Change "every image" to "each view" in the material, beginning at the line that has "Add a lens line" and stopping after the line that has "-0.029036, 0.910145, 0.649291]]", with everything else unchanged. Leave the pictures out of your answer.

EXCERPTED DATA:

================================

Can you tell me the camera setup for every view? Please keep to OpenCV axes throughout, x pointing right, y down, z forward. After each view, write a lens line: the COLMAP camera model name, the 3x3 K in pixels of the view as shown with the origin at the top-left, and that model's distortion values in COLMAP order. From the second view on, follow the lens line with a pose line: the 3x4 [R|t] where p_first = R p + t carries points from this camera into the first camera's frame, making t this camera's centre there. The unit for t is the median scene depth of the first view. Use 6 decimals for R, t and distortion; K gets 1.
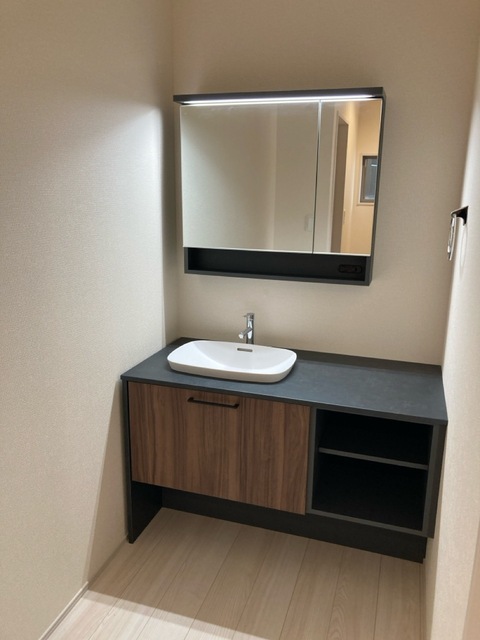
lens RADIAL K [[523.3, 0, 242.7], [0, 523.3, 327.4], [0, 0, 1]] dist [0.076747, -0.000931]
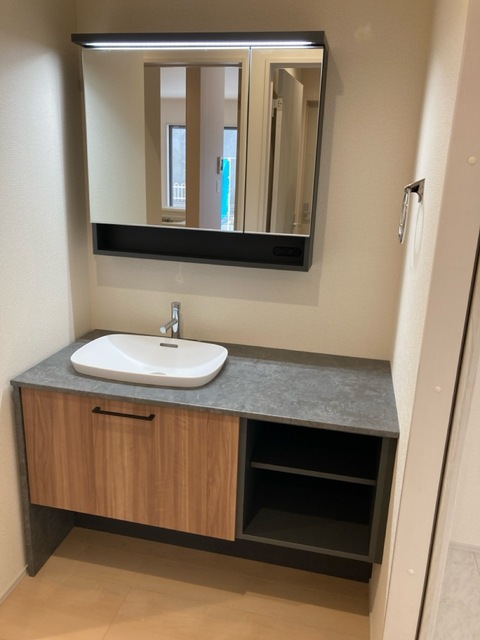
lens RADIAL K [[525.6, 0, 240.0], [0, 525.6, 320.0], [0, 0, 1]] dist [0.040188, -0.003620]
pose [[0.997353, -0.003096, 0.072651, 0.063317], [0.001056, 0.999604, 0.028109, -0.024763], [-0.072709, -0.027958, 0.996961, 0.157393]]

================================

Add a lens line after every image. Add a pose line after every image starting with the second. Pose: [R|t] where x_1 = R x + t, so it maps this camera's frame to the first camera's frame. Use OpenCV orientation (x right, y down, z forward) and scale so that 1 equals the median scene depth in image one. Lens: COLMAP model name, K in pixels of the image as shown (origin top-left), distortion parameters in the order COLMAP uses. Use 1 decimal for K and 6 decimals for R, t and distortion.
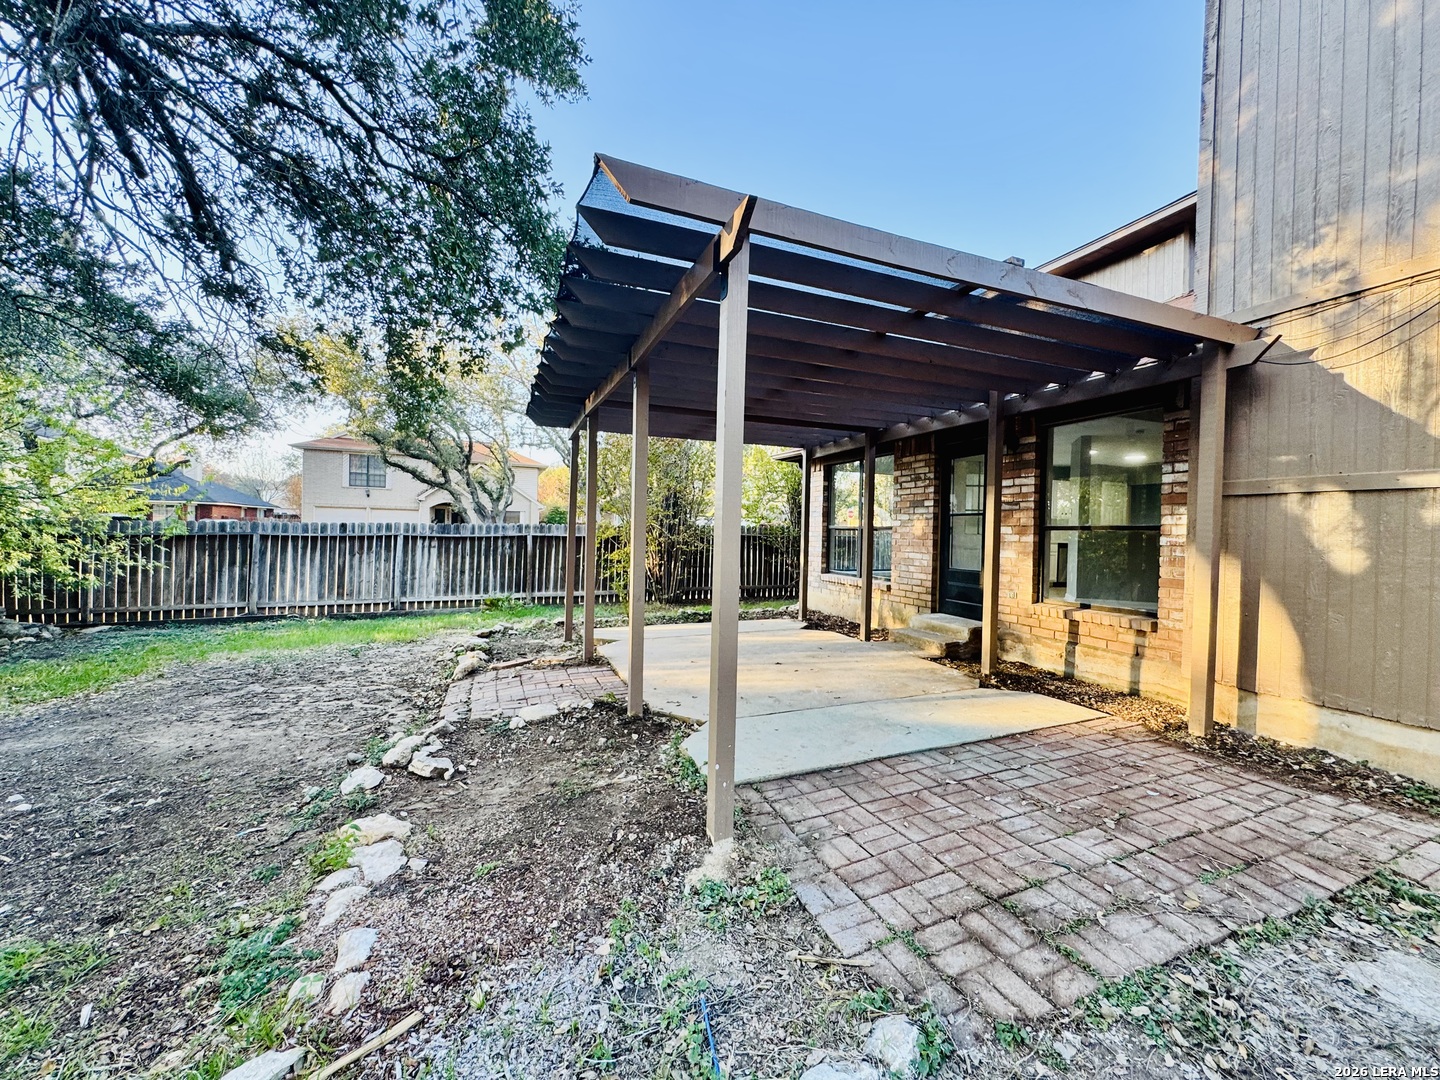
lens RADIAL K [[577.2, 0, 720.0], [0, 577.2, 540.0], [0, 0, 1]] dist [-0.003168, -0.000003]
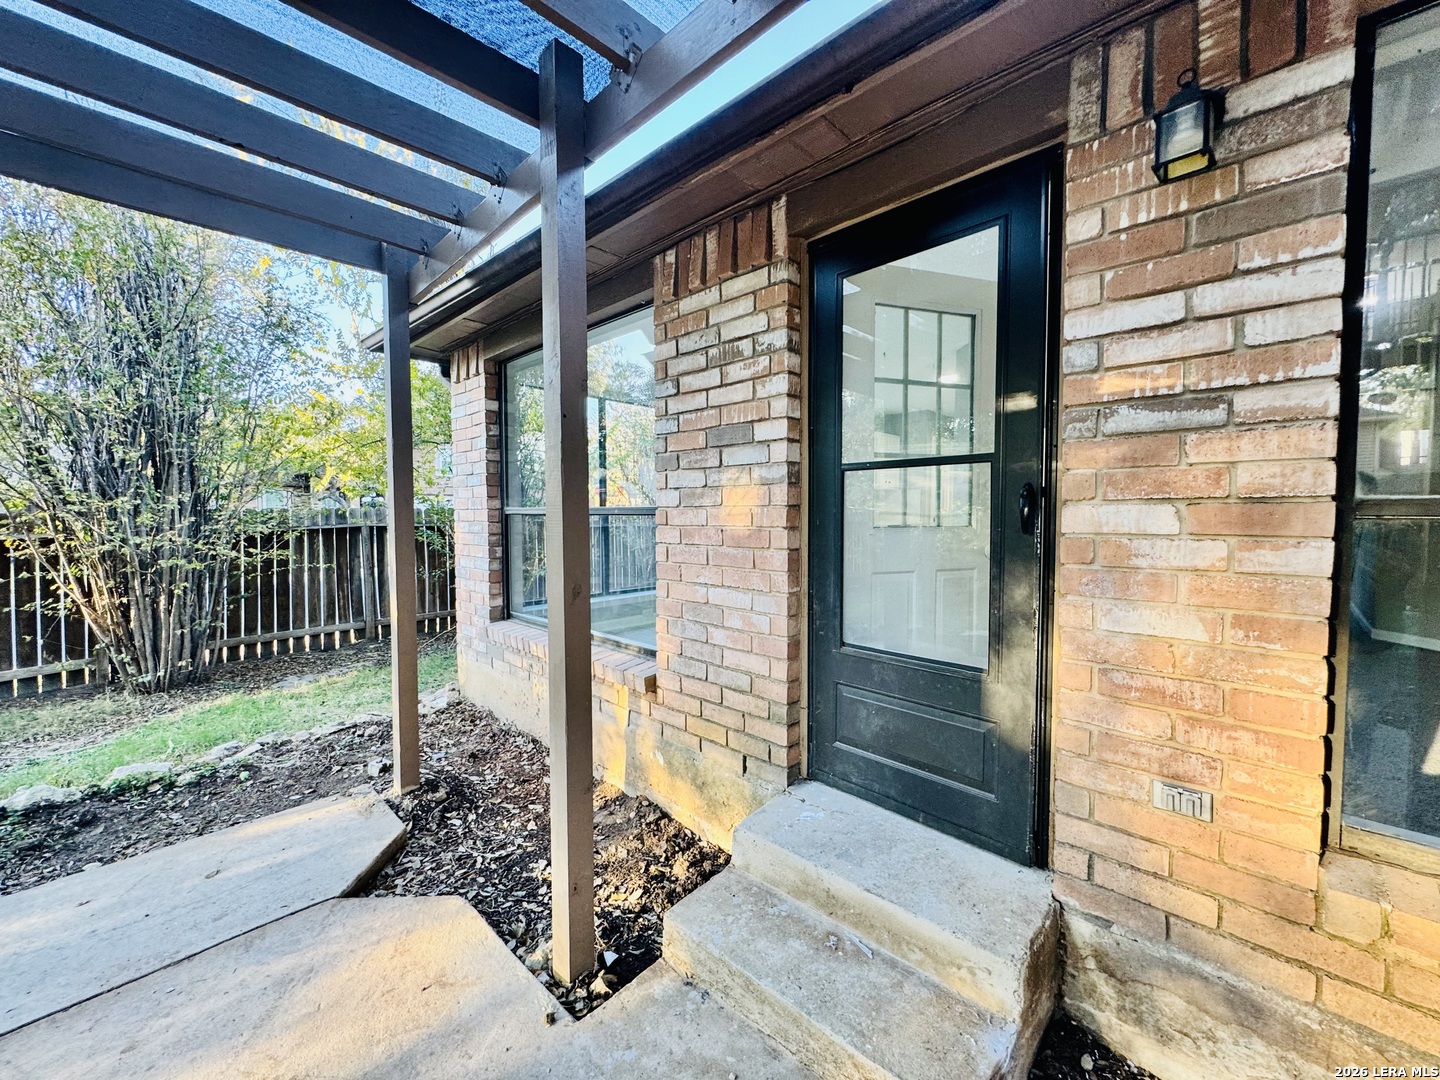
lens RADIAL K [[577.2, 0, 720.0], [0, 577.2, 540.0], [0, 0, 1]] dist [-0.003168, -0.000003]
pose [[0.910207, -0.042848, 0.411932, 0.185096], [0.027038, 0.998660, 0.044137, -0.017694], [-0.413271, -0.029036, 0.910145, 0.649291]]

================================

FINAL ANSWER:
Add a lens line after each view. Add a pose line after each view starting with the second. Pose: [R|t] where x_1 = R x + t, so it maps this camera's frame to the first camera's frame. Use OpenCV orientation (x right, y down, z forward) and scale so that 1 equals the median scene depth in image one. Lens: COLMAP model name, K in pixels of the image as shown (origin top-left), distortion parameters in the order COLMAP uses. Use 1 decimal for K and 6 decimals for R, t and distortion.
lens RADIAL K [[577.2, 0, 720.0], [0, 577.2, 540.0], [0, 0, 1]] dist [-0.003168, -0.000003]
lens RADIAL K [[577.2, 0, 720.0], [0, 577.2, 540.0], [0, 0, 1]] dist [-0.003168, -0.000003]
pose [[0.910207, -0.042848, 0.411932, 0.185096], [0.027038, 0.998660, 0.044137, -0.017694], [-0.413271, -0.029036, 0.910145, 0.649291]]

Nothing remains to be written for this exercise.